__Exercise__
Write out every one of the entries below word for word, leaving out the pictures.

Saved data entries:
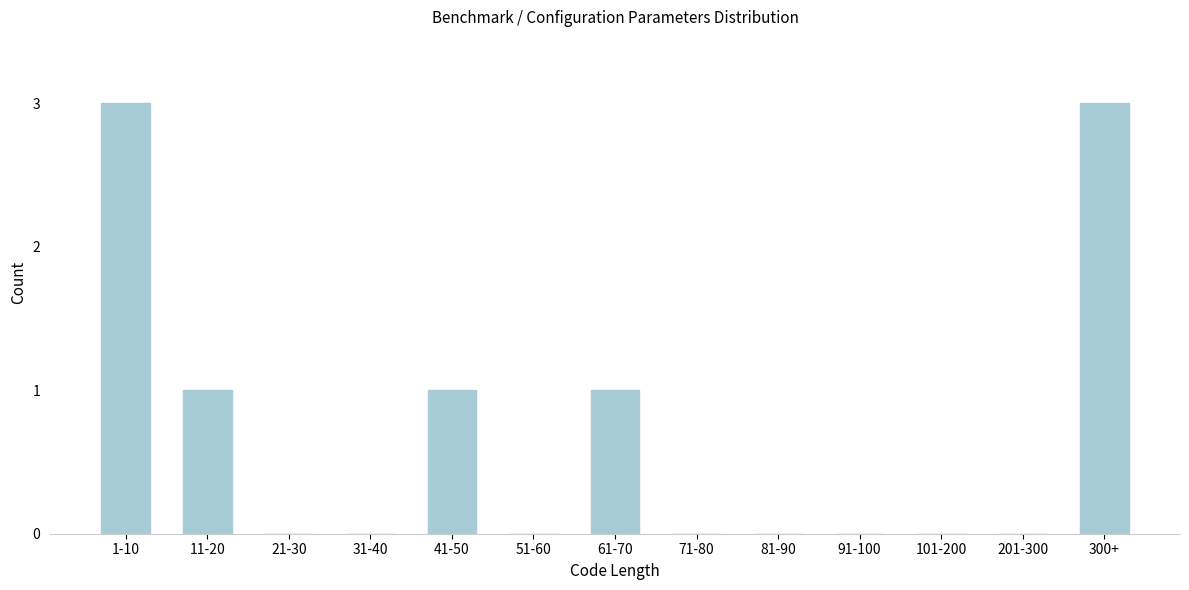

What is the maximum value shown in the chart?

3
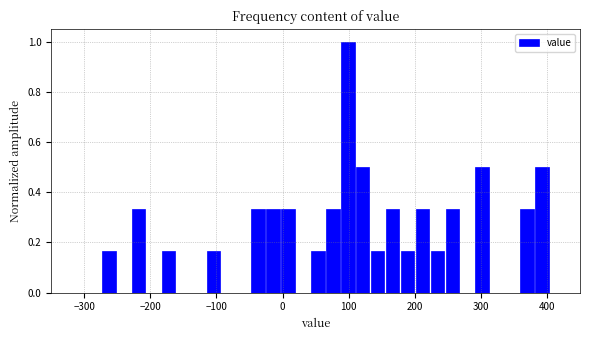

Around what value on the x-axis is the tallest bar? Give the approximate position of its centre, as read against the axis.

100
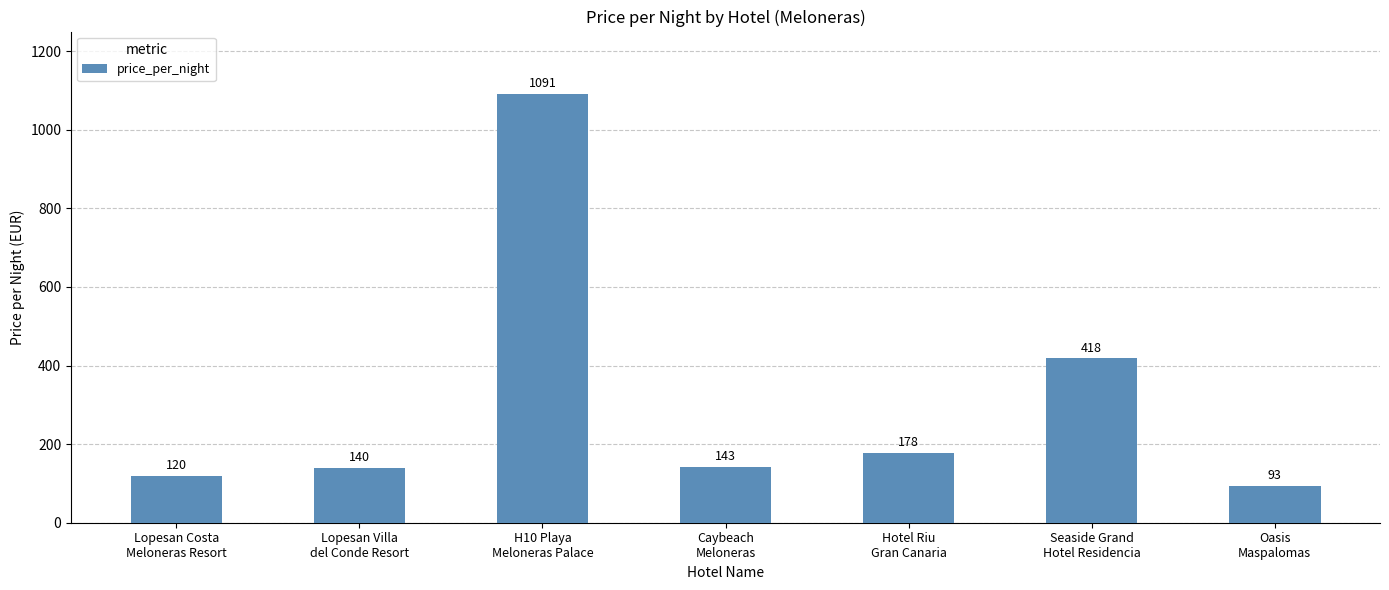

How many bars are there in total?

7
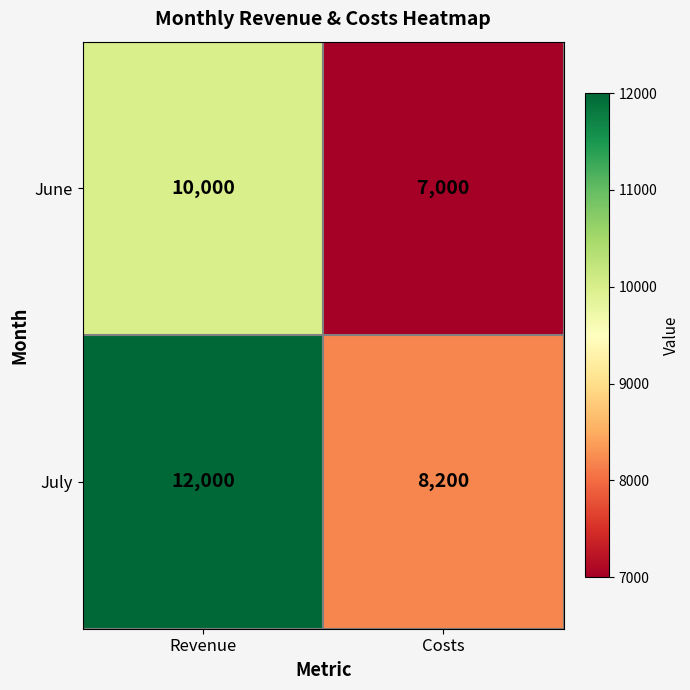

Which category has the highest value across all series?

Revenue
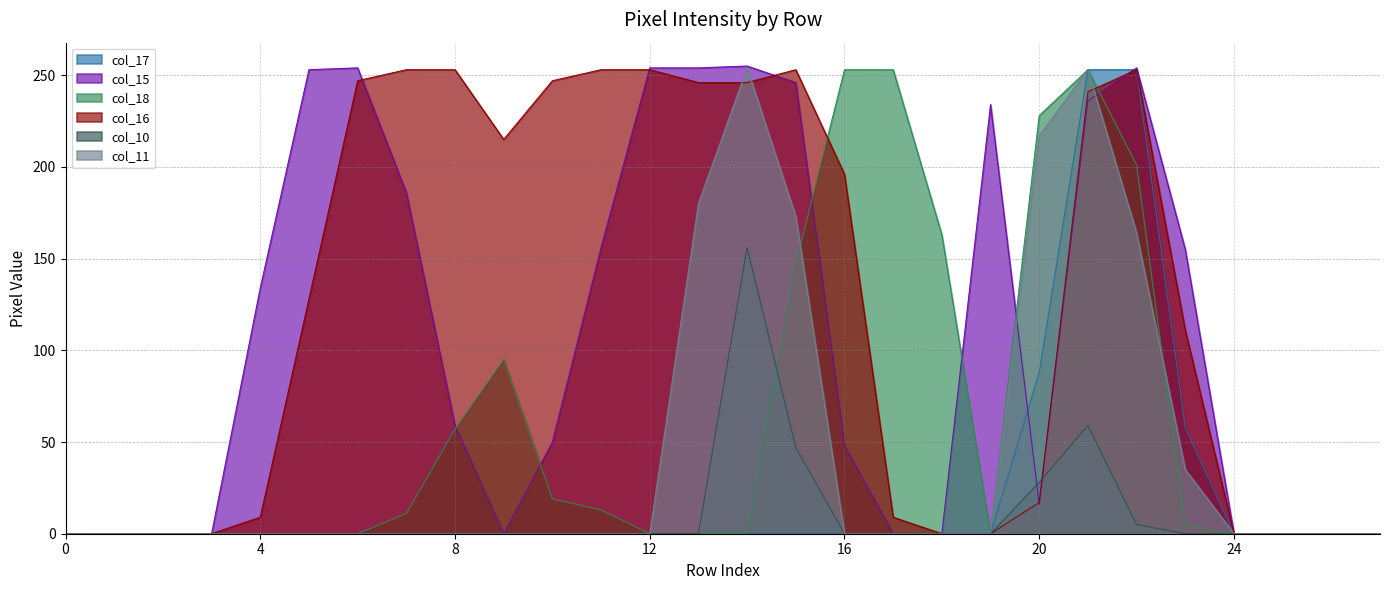

The value of col_17 at 21 is 431. True or false?

False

__Solution below__
What is the maximum value shown in the chart?

3

Around what value on the x-axis is the tallest bar? Give the approximate position of its centre, as read against the axis.

100

How many bars are there in total?

7

Which category has the highest value across all series?

Revenue

The value of col_17 at 21 is 431. True or false?

False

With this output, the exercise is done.